Python

All about Python Sets

See also my tutorials on lists and list comprehensions.

Background on sets

A set in Python is an unordered collection of unique elements. Sets are mutable and iterable (more on these properties later). Sets are useful for when dealing with a unique collection of elements – e.g. finding the unique elements within a list to determine if there are are any values which should be present. The operations built around sets are also handy when you need to perform mathematical set-like operations. For example, how would you figure out the common elements between two lists? Or what elements are in one list, but not another? With sets, it’s easy!

How to create a set

We can define a set using curly braces, similar to how we define dictionaries.

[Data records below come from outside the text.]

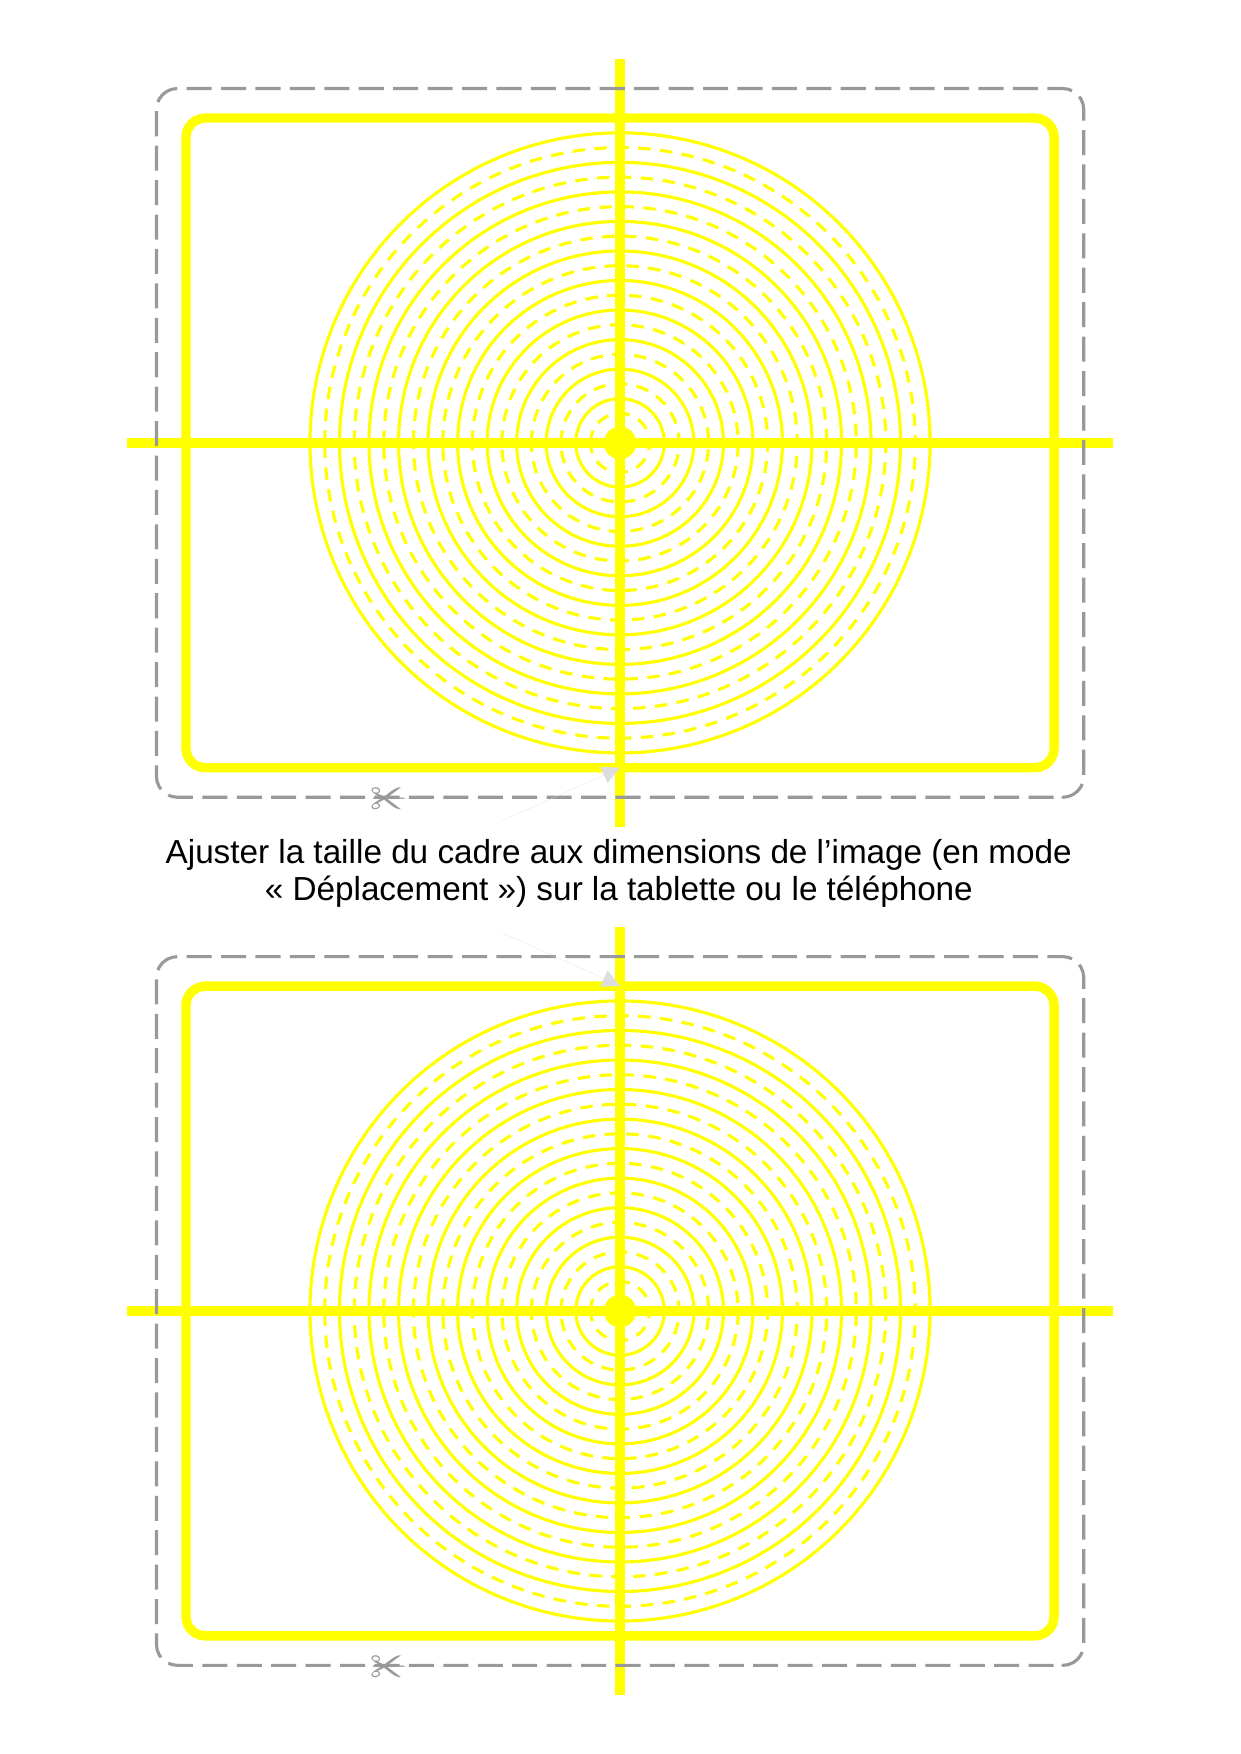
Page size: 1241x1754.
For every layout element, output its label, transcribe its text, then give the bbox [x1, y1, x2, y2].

text_box ✂ [355, 1646, 422, 1695]
text_box Ajuster la taille du cadre aux dimensions de l’image (en mode « Déplacement ») sur la tablette ou le téléphone [150, 820, 1090, 920]
text_box ✂ [355, 777, 422, 820]
text_box [605, 1296, 635, 1326]
text_box [605, 428, 635, 458]
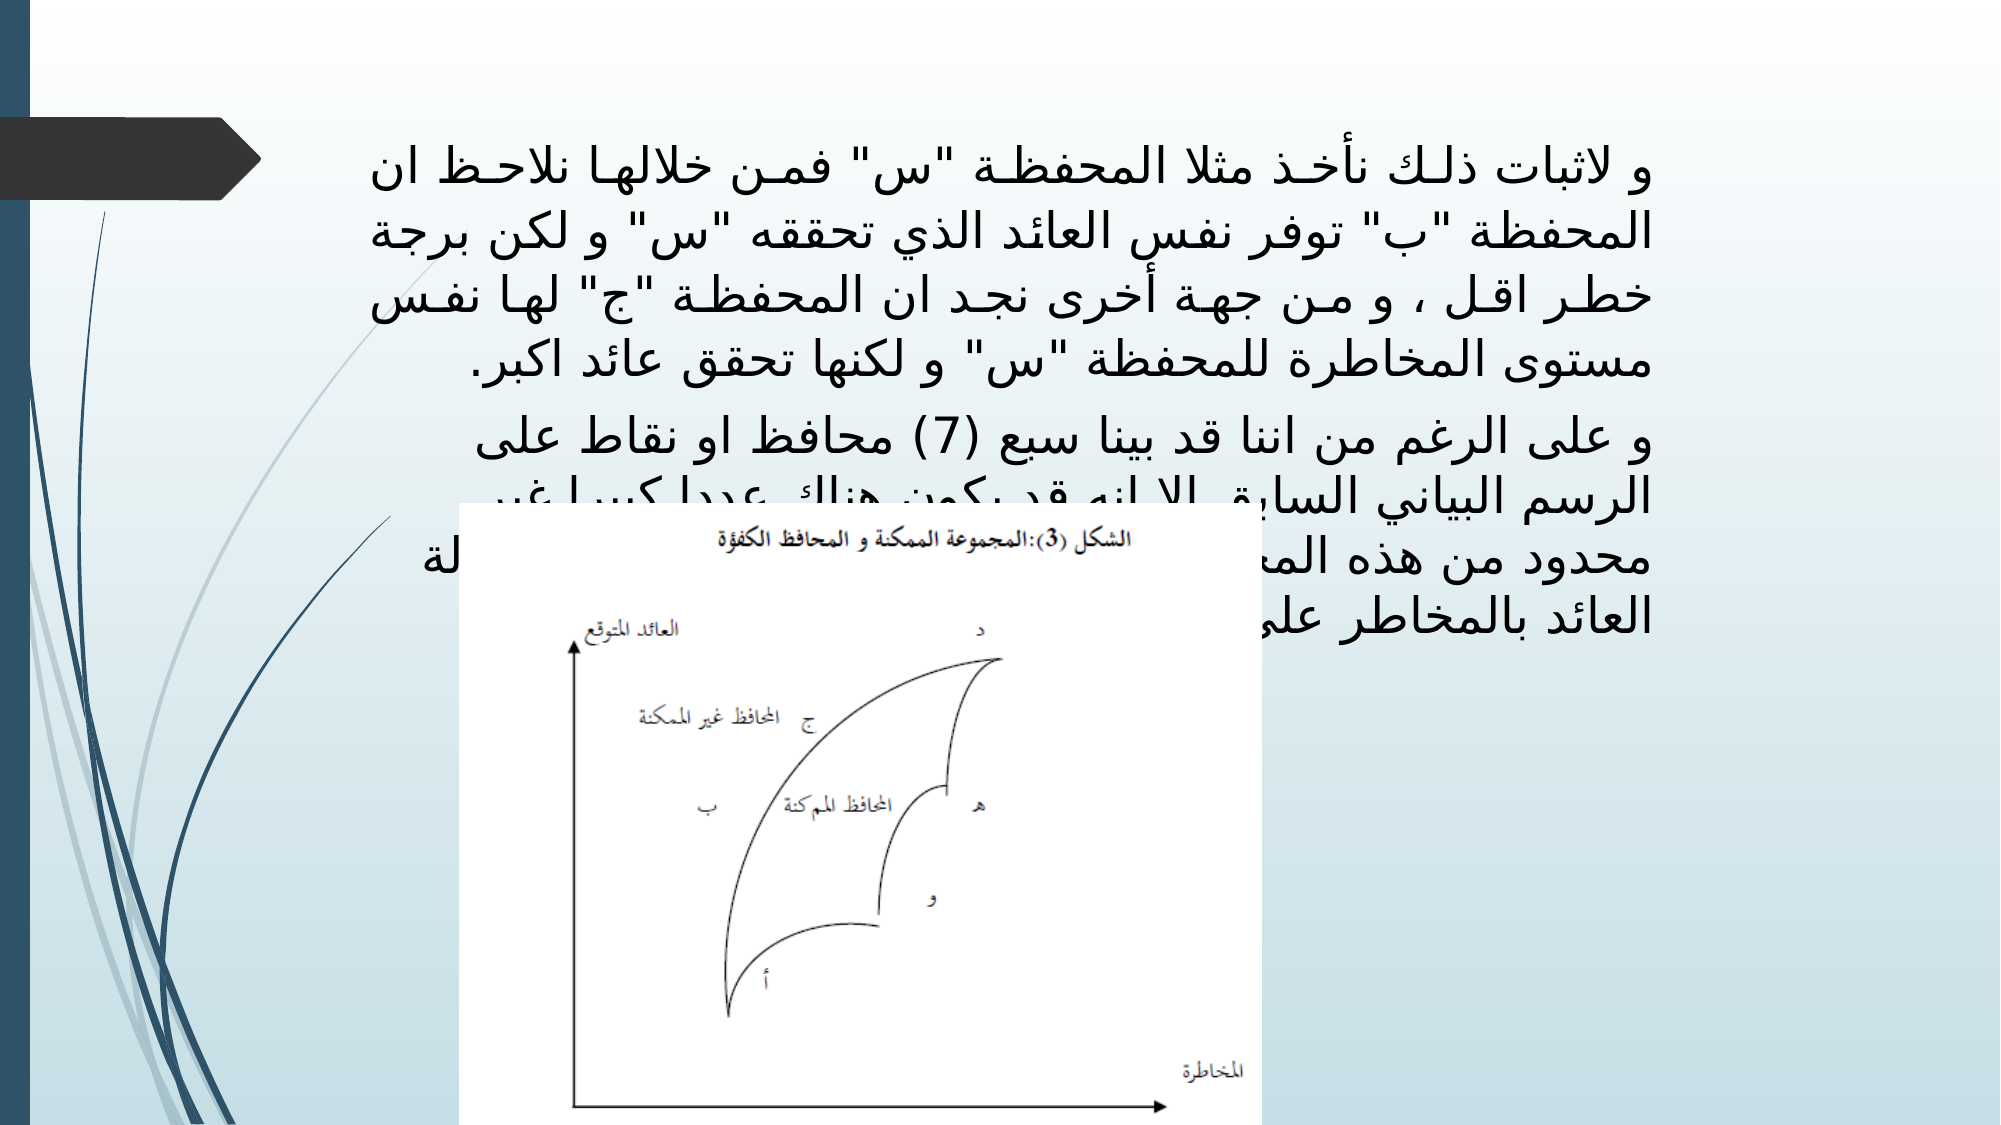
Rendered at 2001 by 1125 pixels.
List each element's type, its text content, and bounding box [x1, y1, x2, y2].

nums = {10, 20, 30, 40, 50}

We can confirm that nums is indeed a set by using the type function:


type(nums)

We can also convert a list to a set like this:


some_list = [1, 2, 3, 4, 5]

some_set = set(some_list)

By wrapping our list inside set, we can coerce our list into a set. Also, since sets contain only unique elements (e.g. no duplicates), if we convert a list containing duplicate values to a set, the set will give us just the unique elements.


dup_values = [3, 4, 4, 4, 3, 3, 3, 4, 4, 5]

set(dup_values)

How to test if two sets are equal

We can test if two sets are equal using the normal “==” operator.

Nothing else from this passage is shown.